Job and CronJob
In Kubernetes, resources are provided not only for resident applications like web servers but also for managing tasks that run once and exit, or tasks that run periodically. These are Job and CronJob.
Job
A Job creates one or more Pods and ensures that a specified number of them successfully terminate (Succeeded).
Main Use Cases (Job)
- Database migrations
- Batch processing (data aggregation, report generation, etc.)
- One-time initialization scripts
Manifest Example (Job)
apiVersion: batch/v1
kind: Job
metadata:
name: pi
spec:
template:
spec:
containers:
- name: pi
image: perl:5.34.0
command: ["perl", "-Mbignum=bpi", "-wle", "print bpi(2000)"]
restartPolicy: Never
backoffLimit: 4
Key Parameters (Job)
- restartPolicy: Must be
OnFailureorNeverfor Jobs (Alwaysis not allowed). - completions: The number of successful completions required.
- parallelism: The number of Pods to run in parallel.
- backoffLimit: The number of retries before considering the Job as failed (default is 6).
CronJob
A CronJob creates Jobs on a repeating schedule based on the Linux cron format.
Main Use Cases (CronJob)
- Periodic backups
- Periodic email delivery
- Nightly data cleansing
Manifest Example (CronJob)
apiVersion: batch/v1
kind: CronJob
metadata:
name: hello
spec:
schedule: "*/1 * * * *"
jobTemplate:
spec:
template:
spec:
containers:
- name: hello
image: busybox:1.28
imagePullPolicy: IfNotPresent
command:
- /bin/sh
- -c
- date; echo Hello from the Kubernetes cluster
restartPolicy: OnFailure
Key Parameters (CronJob)
- schedule: Schedule in Cron format (e.g.,
"0 0 * * *"). - concurrencyPolicy:
Allow: Allows concurrent runs (default).Forbid: Skips if the previous job hasn't finished.Replace: Cancels the previous job and starts a new one.
- successfulJobsHistoryLimit: The number of successful finished jobs to retain (default 3).
- failedJobsHistoryLimit: The number of failed finished jobs to retain (default 1).
Best Practices
1. Timeout and Cleanup Settings
Configure settings to prevent Jobs from running indefinitely and to ensure finished Pods do not consume resources.
- activeDeadlineSeconds: Limit on the duration of the Job (in seconds).
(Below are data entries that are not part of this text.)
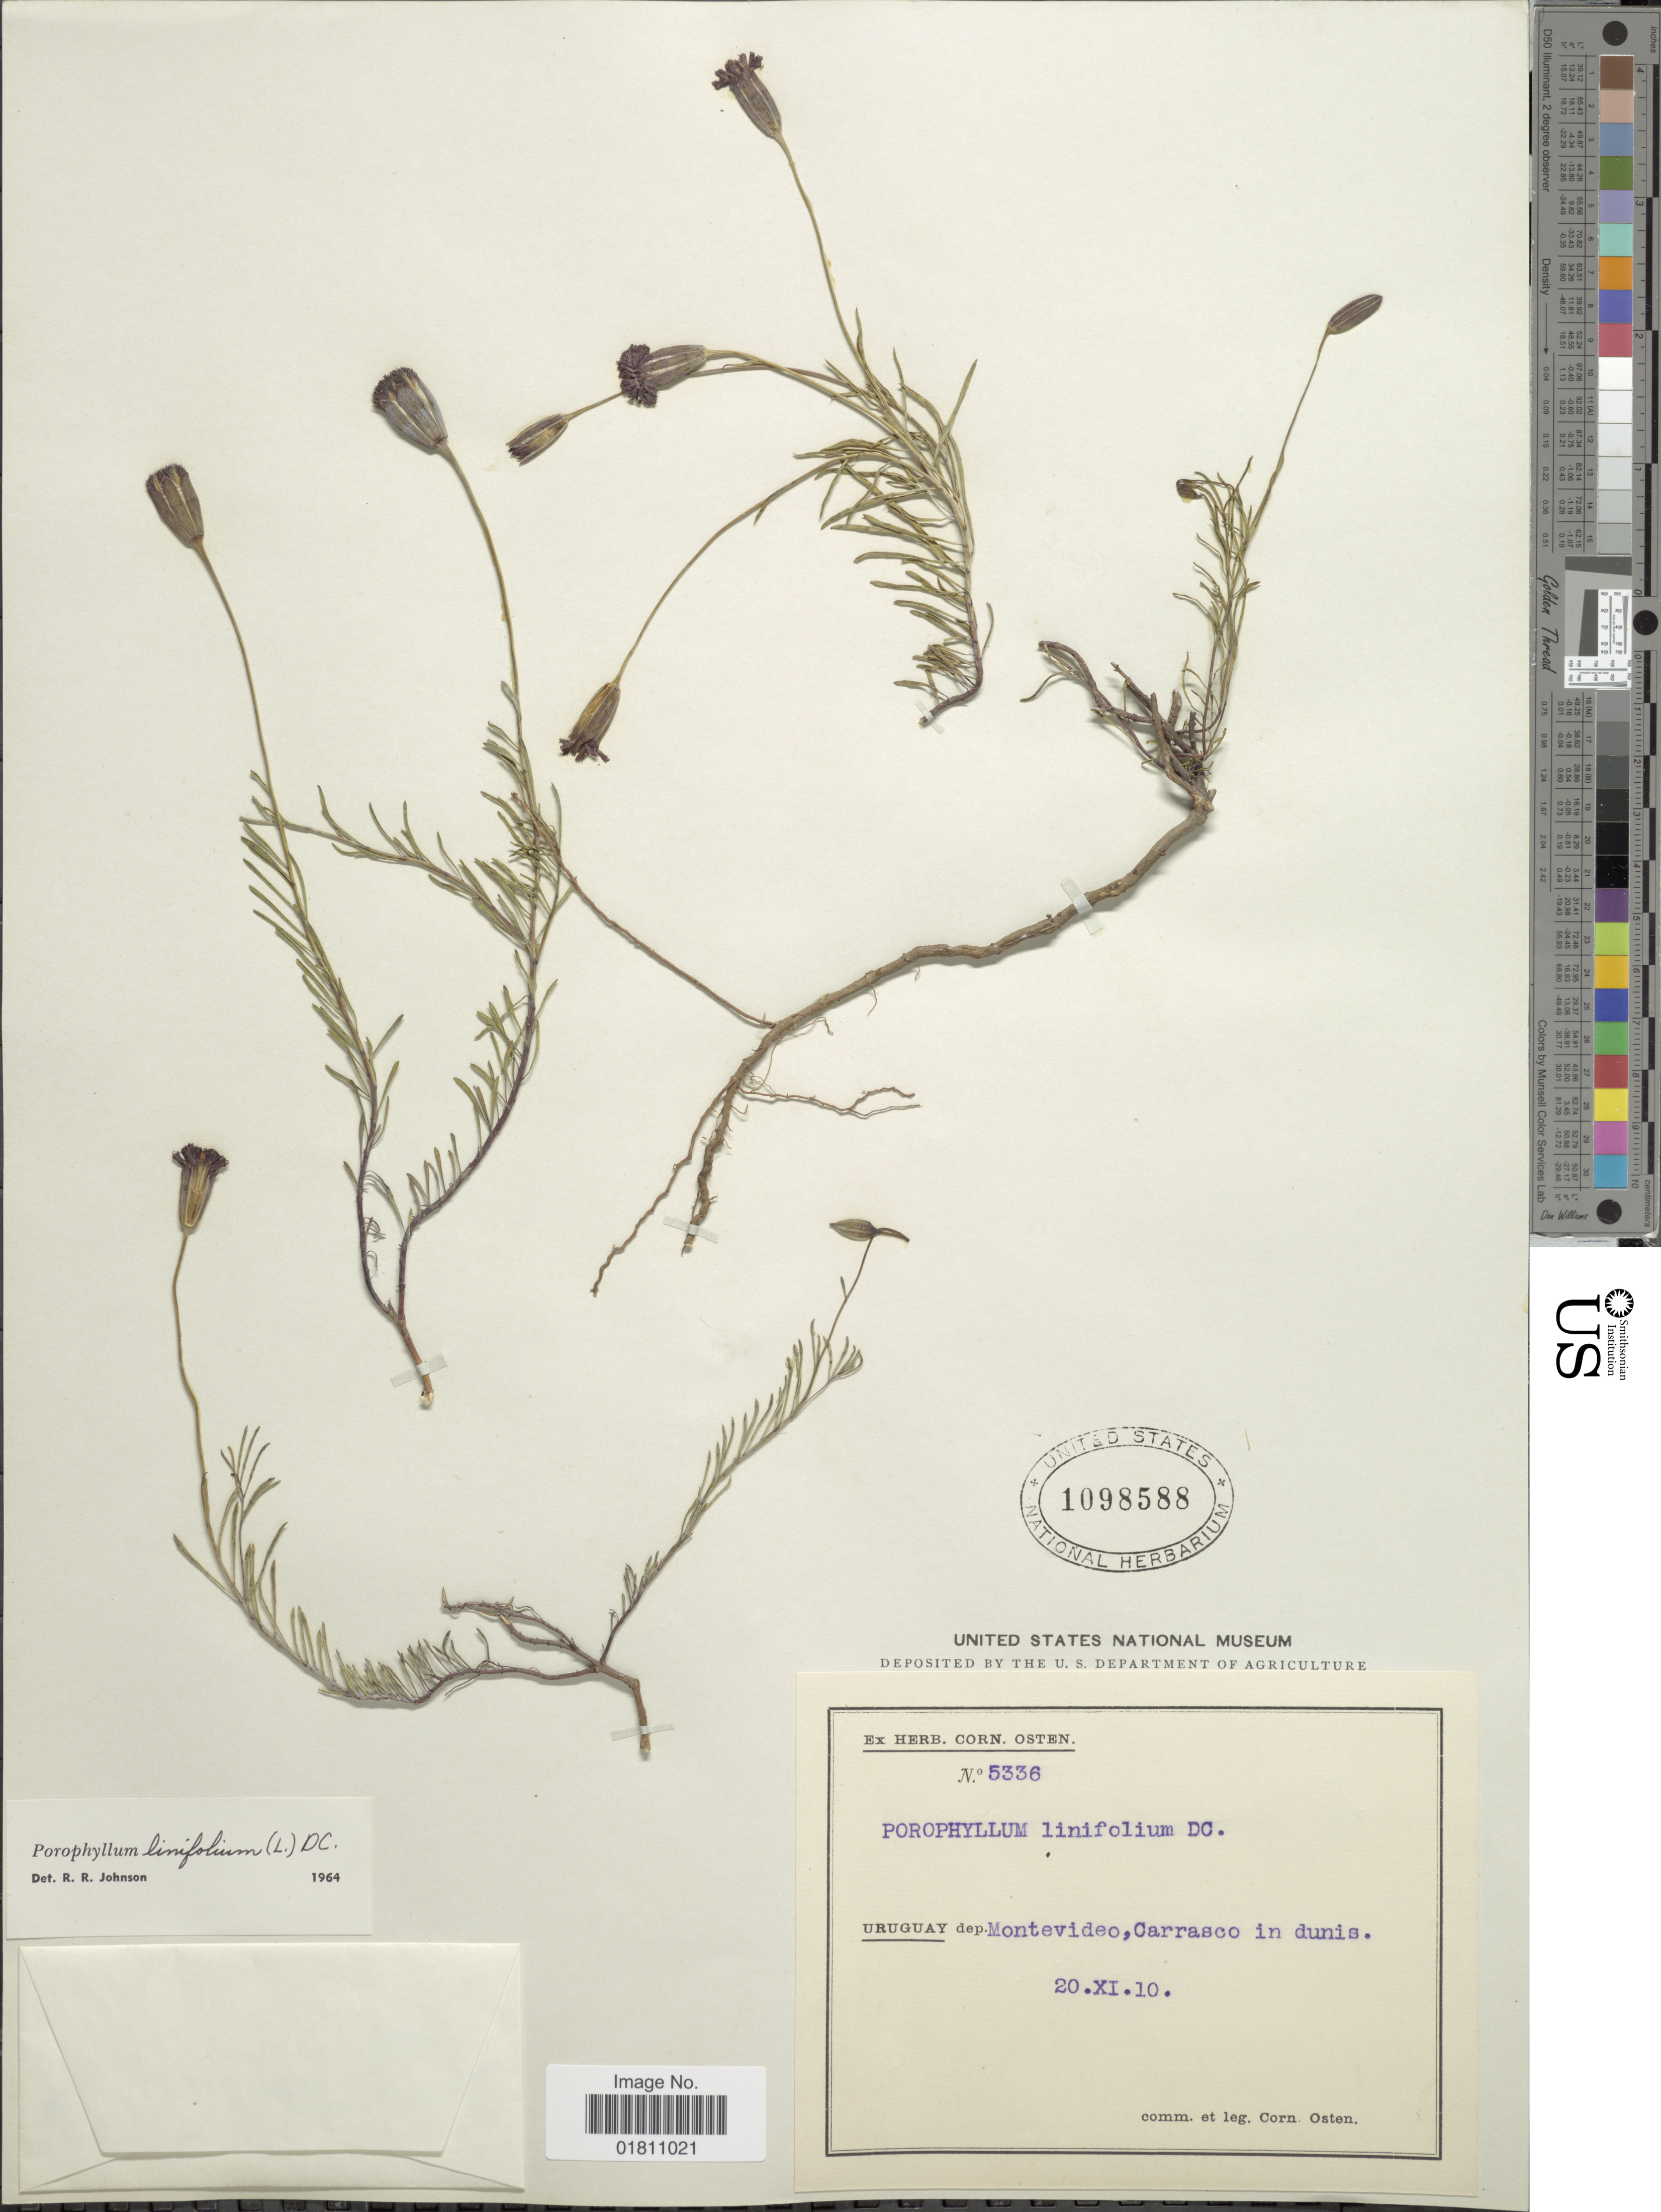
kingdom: Plantae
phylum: Tracheophyta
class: Magnoliopsida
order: Asterales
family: Asteraceae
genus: Porophyllum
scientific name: Porophyllum linifolium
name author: (Ard.) DC.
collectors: C. Osten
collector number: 5336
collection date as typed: Transcribed d/m/y: 20/11/10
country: Uruguay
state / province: Montevideo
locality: Carrasco in dunis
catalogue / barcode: US 1098588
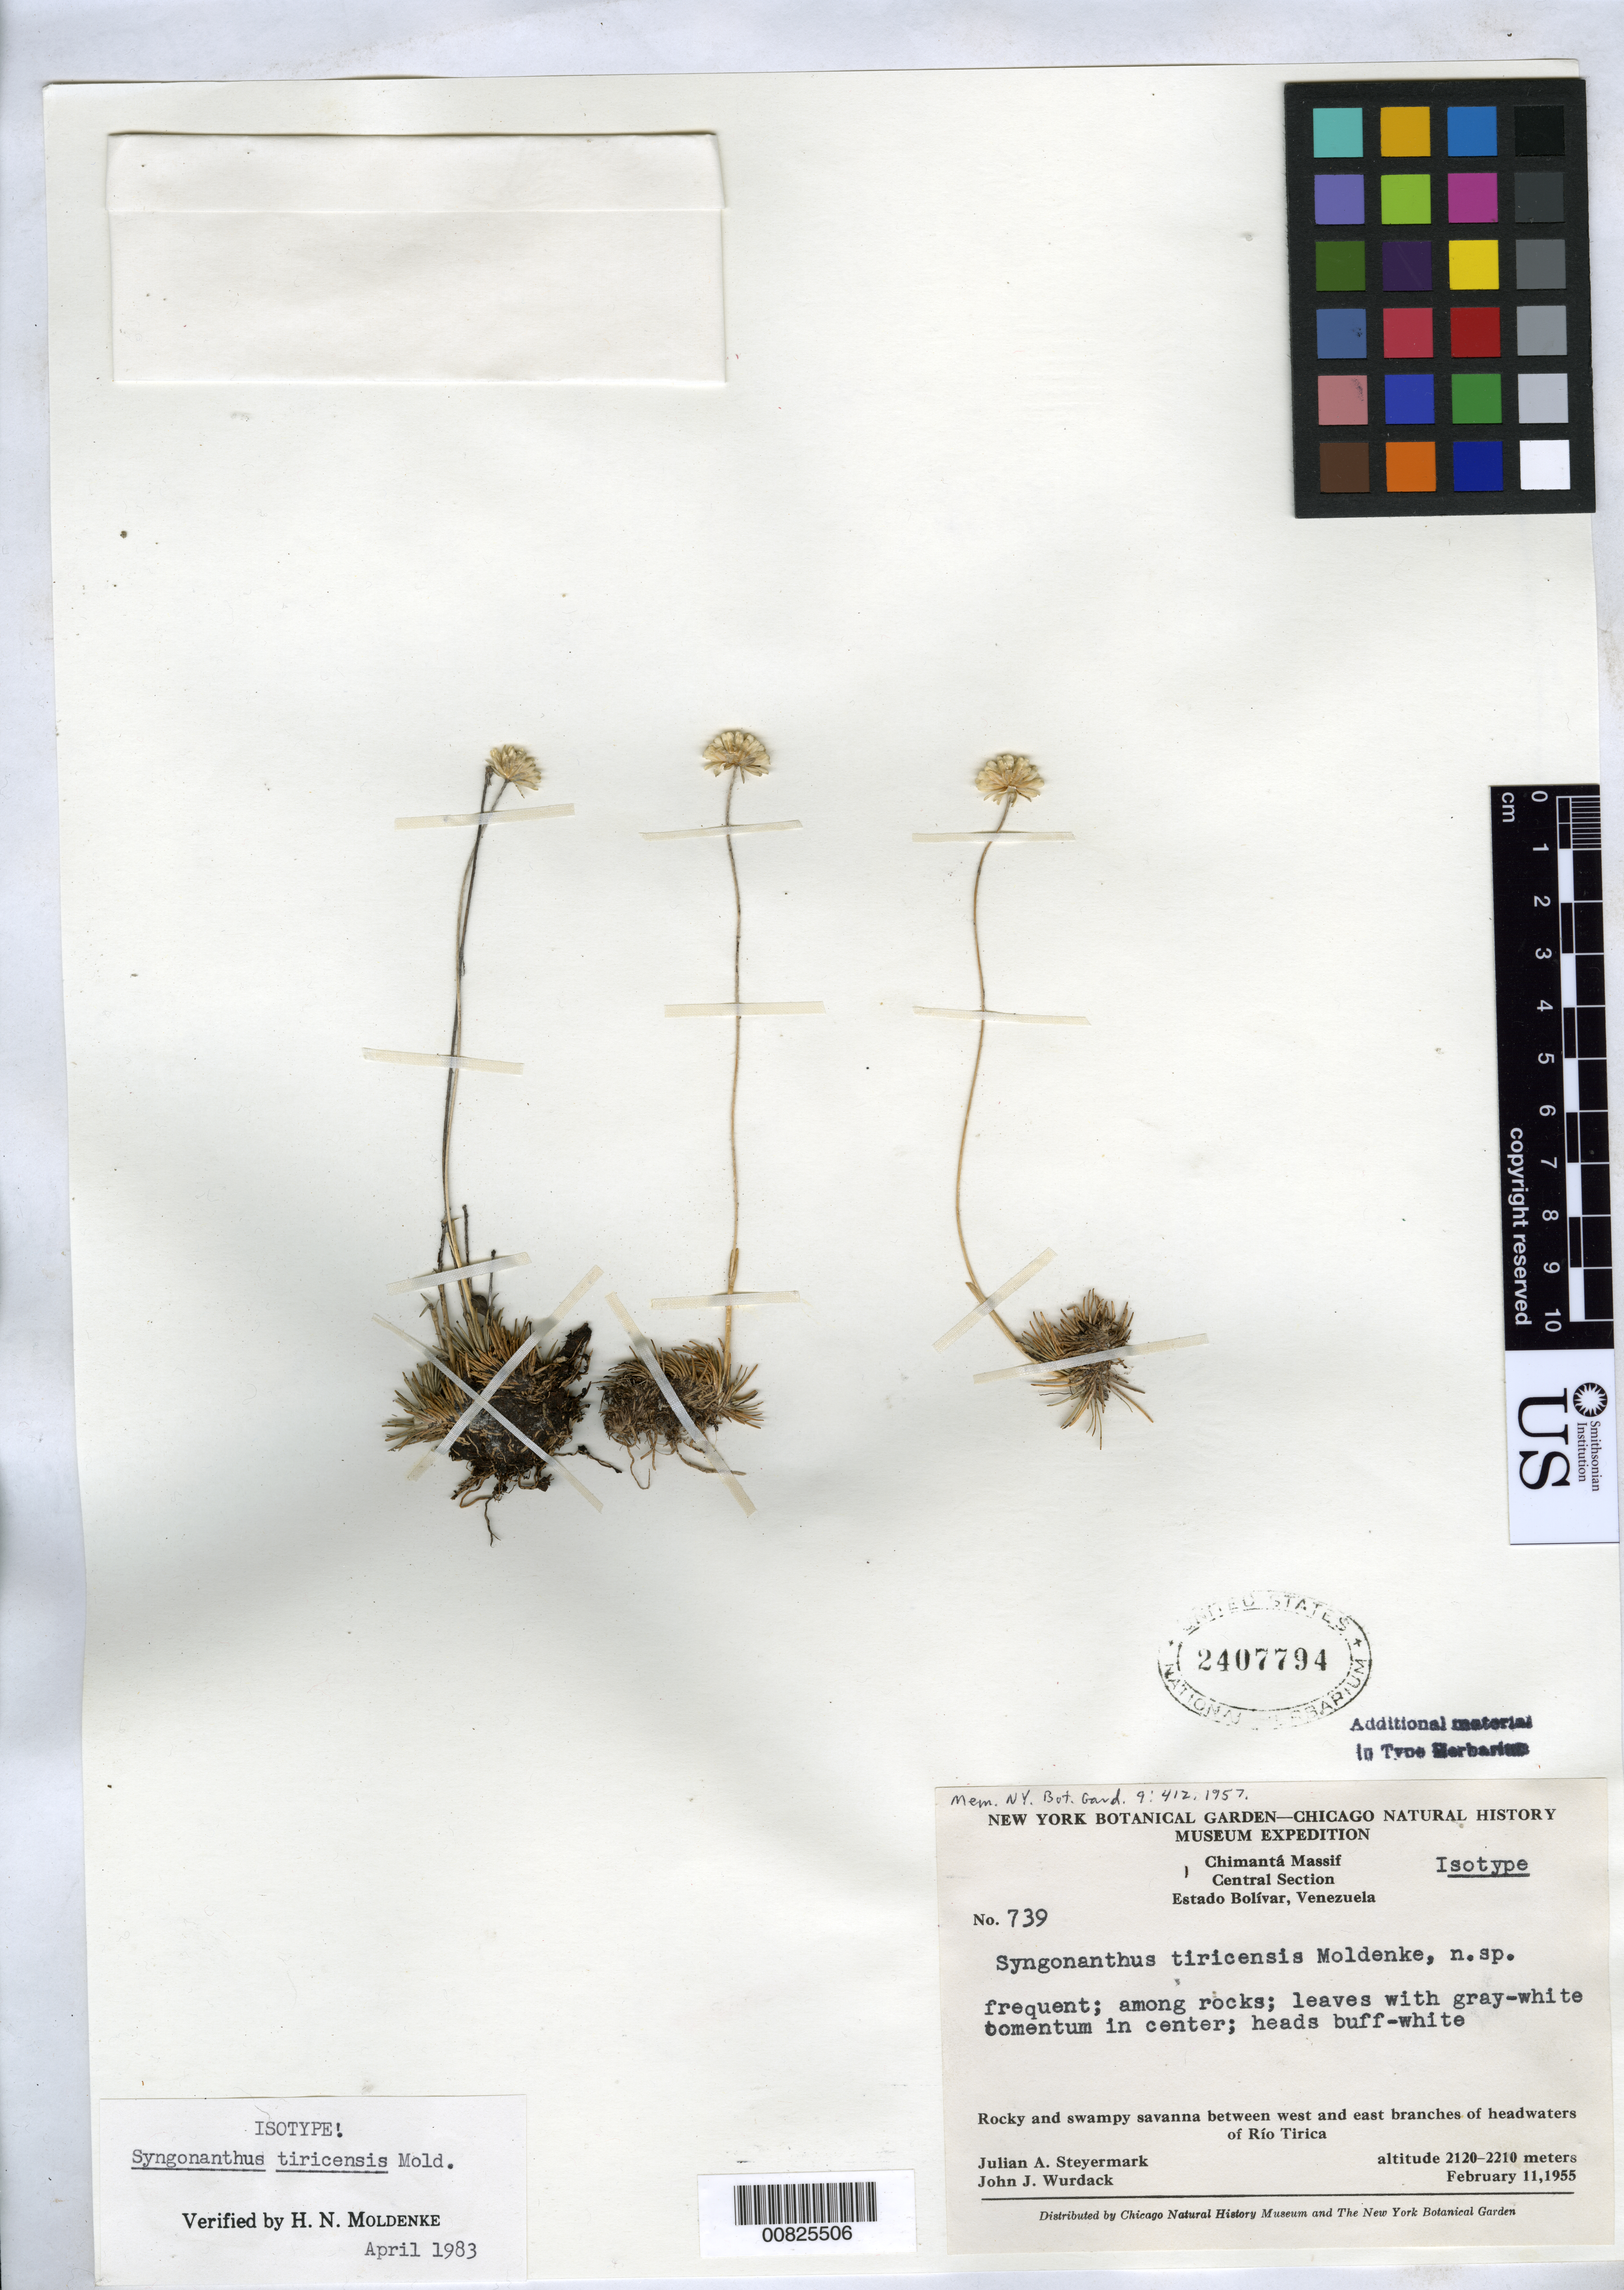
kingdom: Plantae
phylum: Tracheophyta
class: Liliopsida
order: Poales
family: Eriocaulaceae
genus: Syngonanthus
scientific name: Syngonanthus tiricensis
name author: Moldenke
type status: Isotype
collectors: J. Steyermark & J. J. Wurdack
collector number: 739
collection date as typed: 11 Feb 1955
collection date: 1955-02-11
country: Venezuela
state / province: Bolivar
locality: Chimanta Massif, Central Section. Between east and west branches of Rio Tirica.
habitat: Among rocks. Rocky and swampy savanna between west and east branches of headwaters of Rio Tirica.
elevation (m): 2120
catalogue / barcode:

If exceeded, the Job is terminated.
- ttlSecondsAfterFinished: Automatically deletes the Job resource (and associated Pods) after a specified number of seconds has passed since completion (TTL Controller).
spec:
ttlSecondsAfterFinished: 100 # Delete 100 seconds after completion
activeDeadlineSeconds: 1800 # Timeout after 30 minutes
2. Ensure Idempotency
Kubernetes Jobs may rarely execute the same process multiple times due to network or node failures. It is important to ensure idempotency on the application side (so that the result does not change even if the same process is executed multiple times).
3. Resource Limits
Batch processes can be resource-intensive. Always set resources.requests and resources.limits to prevent impact on other applications.
4. Consider Concurrency Policy (CronJob)
If the job execution time might exceed the schedule interval, carefully select the concurrencyPolicy. Forbid is recommended if data consistency is critical.
5. Handling Failures
Set backoffLimit appropriately to prevent infinite retries. Also, ensure application logs are properly output so that the cause of failure can be investigated.
6. Setting startingDeadlineSeconds (Important)
.spec.startingDeadlineSeconds is the number of seconds to allow a Job to start after its scheduled time, but it is also important for preventing CronJob suspension.
By Kubernetes design, if a CronJob fails to schedule 100 times in a row, it will stop generating Jobs. If startingDeadlineSeconds is not set, a long period of suspend: true or continuous failures due to an outage can reach this 100-count limit, breaking the CronJob and requiring recreation.
Setting this value limits the failure count check to that specific time window, preventing unintended CronJob suspension.
7. Time Zone Specification
By default, CronJobs run in UTC. To run in a specific time zone (e.g., JST), you can use the .spec.timeZone field in Kubernetes 1.27+ (AKS 1.27+).
spec:
timeZone: "Asia/Tokyo"
schedule: "0 0 * * *" # Runs at 0:00 JST
8. Avoiding Spot VMs (Preemptible Nodes)
Long-running critical batch processes should avoid running on Spot VMs (Spot Node Pools) even in clusters that use them for cost savings. Use nodeAffinity to ensure they run on regular (On-Demand) nodes.
spec:
template:
spec:
affinity:
nodeAffinity:
requiredDuringSchedulingIgnoredDuringExecution:
nodeSelectorTerms:
- matchExpressions:
- key: kubernetes.azure.com/scalesetpriority
operator: NotIn
values:
- spot